"...a great book for anyone considering juicing for a healthier body or lifestyle".
(The Malaysian Reserve)
Sara Ding’s “Juicing for Health” is part of the MPH Masterclass Kitchens series and it is a comprehensive guide to juicing — a popular healthy dieting trend that focuses on drinking juices from fruits and vegetables.
Ding starts off with her own Personal Story section, that tells readers her interesting path to juicing. She discovered she was malnourished despite eating a lot of food due to poor food choices. She also found out she was suffering from toxemia — a blood-poisoning disease due to this.
She then started to make a case for juicing as it influences various systems in our body. The book even details a comprehensive guide on equipment and the best tools that one can have in order to go for juicing properly. There are tips, tricks and best practices with explanations on how and why these things are important.
Ding also goes into detail on the dos and don’ts of juicing such as timing, amount and essential supplements.
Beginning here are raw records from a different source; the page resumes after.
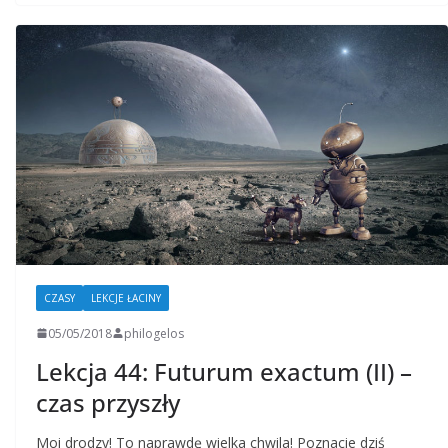
CZASY
LEKCJE ŁACINY
05/05/2018
philogelos
Lekcja 44: Futurum exactum (II) –
czas przyszły
Moi drodzy! To naprawdę wielka chwila! Poznacie dziś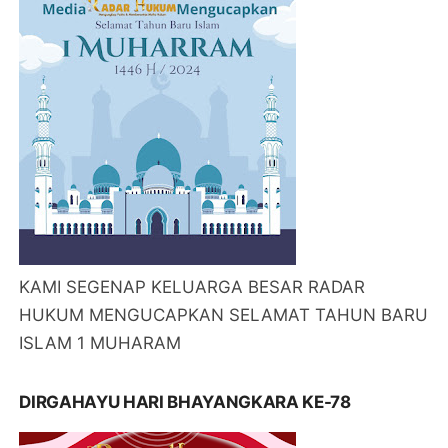
KAMI SEGENAP KELUARGA BESAR RADAR
HUKUM MENGUCAPKAN SELAMAT TAHUN BARU
ISLAM 1 MUHARAM
DIRGAHAYU HARI BHAYANGKARA KE-78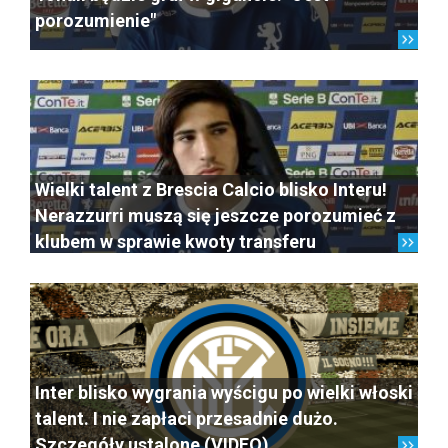
porozumienie"
Wielki talent z Brescia Calcio blisko Interu!
Nerazzurri muszą się jeszcze porozumieć z
klubem w sprawie kwoty transferu
Inter blisko wygrania wyścigu po wielki włoski
talent. I nie zapłaci przesadnie dużo.
Szczegóły ustalone (VIDEO)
There are sections explaining enzymes, vitamins, phytonutrients, antioxidants and what each does. There’s even a colour guide and how each hue of the juicing spectrum affects the human body.
What follows is a huge list of juicing recipes for different purposes. For example, the recipe to beat gas is called “Beat Bloat” and is described as a mixture of pineapple, fennel, celery and ginger. Blended into a juice, this concoction is supposedly very good to deal with bloating and digestive gases.
There’s also the “Cold Kicker”, which is a drink to boost the immune system in order to fight the common cold, flu and sore throats. The ingredients are lemon peel, ginger, lemongrass, raw honey and cinnamon powder.
There are many such recipes in the book, perhaps over a hundred, and each is designed to boost certain elements or organs in the body. Each recipe has a short description of its intended functions, how it is supposed to work, the active ingredients, the methods of preparation, the precise quantity to use as well as substitutes if you have other preferences or are allergic to certain things.
The detailed explanation of what nutrients come from which ingredient means anyone can customise the juice recipes for their own needs and tastes. Coupled with the basic knowledge shared at the beginning makes this juicing recipe book very good for anyone who wants to try juicing for any reason — be it for personal health or dieting.
To further add to the customisation possibilities, there is an extra section for catalysts — additional healthful food items that are added to juices to enhance their effect and/ or taste. The section details the effects of items such as honey, apple cider vinegar, sea salt, coriander leaves and the like.
This is definitely a great book for anyone considering juicing for a healthier body or lifestyle. With the festive season here right now, it might not be a bad idea to get this book, either to get into juicing, or to turn it into a gift for someone who might like it.